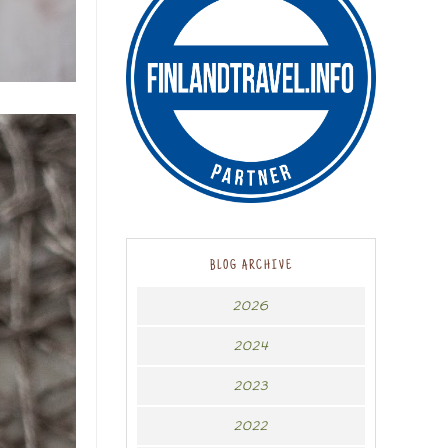
BLOG ARCHIVE
2026
2024
2023
2022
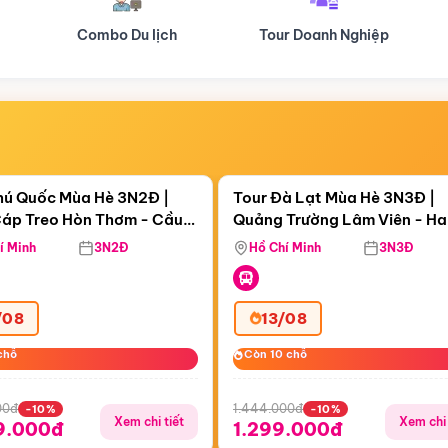
Tour Doanh Nghiệp
Du lịch Hành Hương
Điểm nổi bật
Điểm nổi
ngày 21:56:22
Còn
04 ngày 21:56:22
hú Quốc Mùa Hè 3N2Đ |
Tour Đà Lạt Mùa Hè 3N3Đ |
áp Treo Hòn Thơm - Cầu
Quảng Trường Lâm Viên - H
áp Treo Hòn Thơm
Công Viên Nước Aquatopia
Hill - Puppy Farm
í Minh
3N2Đ
Hồ Chí Minh
3N3Đ
/08
13/08
chỗ
chỗ
Còn 10 chỗ
Còn 10 chỗ
00đ
1.444.000đ
-10%
-10%
Xem chi tiết
Xem chi 
9.000đ
1.299.000đ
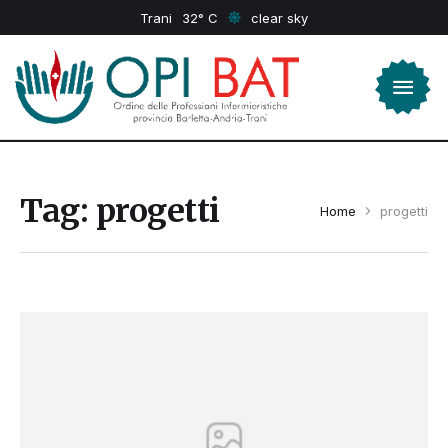
Trani
32
clear sky
Tag:
progetti
Home
progetti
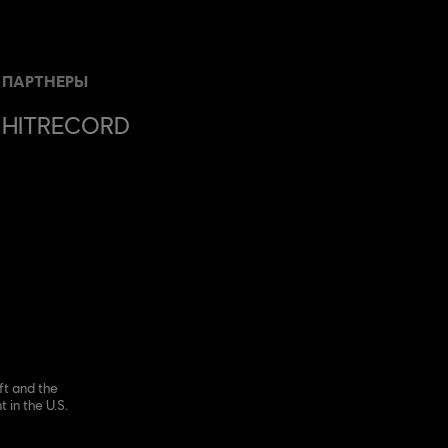
ПАРТНЕРЫ
HITRECORD
ft and the
 in the U.S.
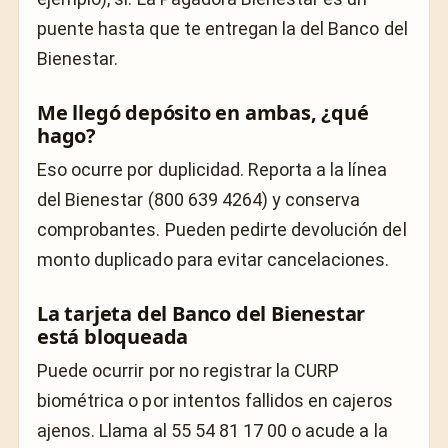
puente hasta que te entregan la del Banco del
Bienestar.
Me llegó depósito en ambas, ¿qué
hago?
Eso ocurre por duplicidad. Reporta a la línea
del Bienestar (800 639 4264) y conserva
comprobantes. Pueden pedirte devolución del
monto duplicado para evitar cancelaciones.
La tarjeta del Banco del Bienestar
está bloqueada
Puede ocurrir por no registrar la CURP
biométrica o por intentos fallidos en cajeros
ajenos. Llama al 55 54 81 17 00 o acude a la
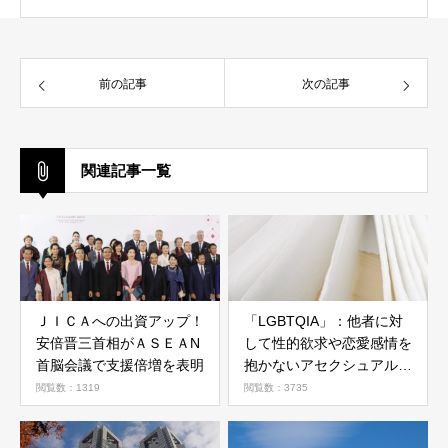
前の記事
次の記事
関連記事一覧
ＪＩＣＡへの出資アップ！
「LGBTQIA」：他者に対
安倍晋三首相がＡＳＥＡN
して性的欲求や恋愛感情を
首脳会議で支援倍増を表明
抱かないアセクシュアルと
いう存在。ドラマ『17.3
閲覧数：1319
閲覧数：3735
about a sex』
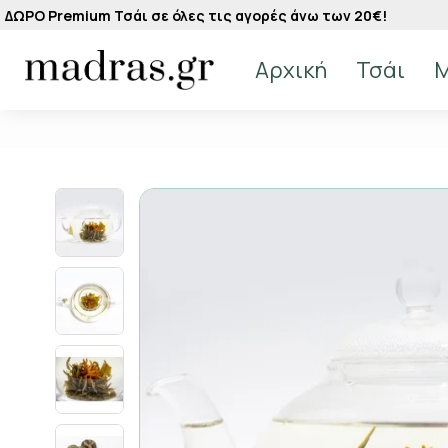
ΔΩΡΟ Premium Τσάι σε όλες τις αγορές άνω των 20€!
Αρχική
Τσάι
M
===============
### EXERCISE REQUIREMENTS:
Write the records out again verbatim and omit the pictures they contain.

### FINISHED EXERCISE:
BLOG ARCHIVE
2026
2024
2023
2022
Tour Doanh Nghiệp
Du lịch Hành Hương
Điểm nổi bật
Điểm nổi
ngày 21:56:22
Còn
04 ngày 21:56:22
hú Quốc Mùa Hè 3N2Đ |
Tour Đà Lạt Mùa Hè 3N3Đ |
áp Treo Hòn Thơm - Cầu
Quảng Trường Lâm Viên - H
áp Treo Hòn Thơm
Công Viên Nước Aquatopia
Hill - Puppy Farm
í Minh
3N2Đ
Hồ Chí Minh
3N3Đ
/08
13/08
chỗ
chỗ
Còn 10 chỗ
Còn 10 chỗ
00đ
1.444.000đ
-10%
-10%
Xem chi tiết
Xem chi 
9.000đ
1.299.000đ
Trani
32
clear sky
Tag:
progetti
Home
progetti
ПАРТНЕРЫ
HITRECORD
ft and the
 in the U.S.
puente hasta que te entregan la del Banco del
Bienestar.
Me llegó depósito en ambas, ¿qué
hago?
Eso ocurre por duplicidad. Reporta a la línea
del Bienestar (800 639 4264) y conserva
comprobantes. Pueden pedirte devolución del
monto duplicado para evitar cancelaciones.
La tarjeta del Banco del Bienestar
está bloqueada
Puede ocurrir por no registrar la CURP
biométrica o por intentos fallidos en cajeros
ajenos. Llama al 55 54 81 17 00 o acude a la
前の記事
次の記事
関連記事一覧
ＪＩＣＡへの出資アップ！
「LGBTQIA」：他者に対
安倍晋三首相がＡＳＥＡN
して性的欲求や恋愛感情を
首脳会議で支援倍増を表明
抱かないアセクシュアルと
いう存在。ドラマ『17.3
閲覧数：1319
閲覧数：3735
about a sex』
ΔΩΡΟ Premium Τσάι σε όλες τις αγορές άνω των 20€!
Αρχική
Τσάι
M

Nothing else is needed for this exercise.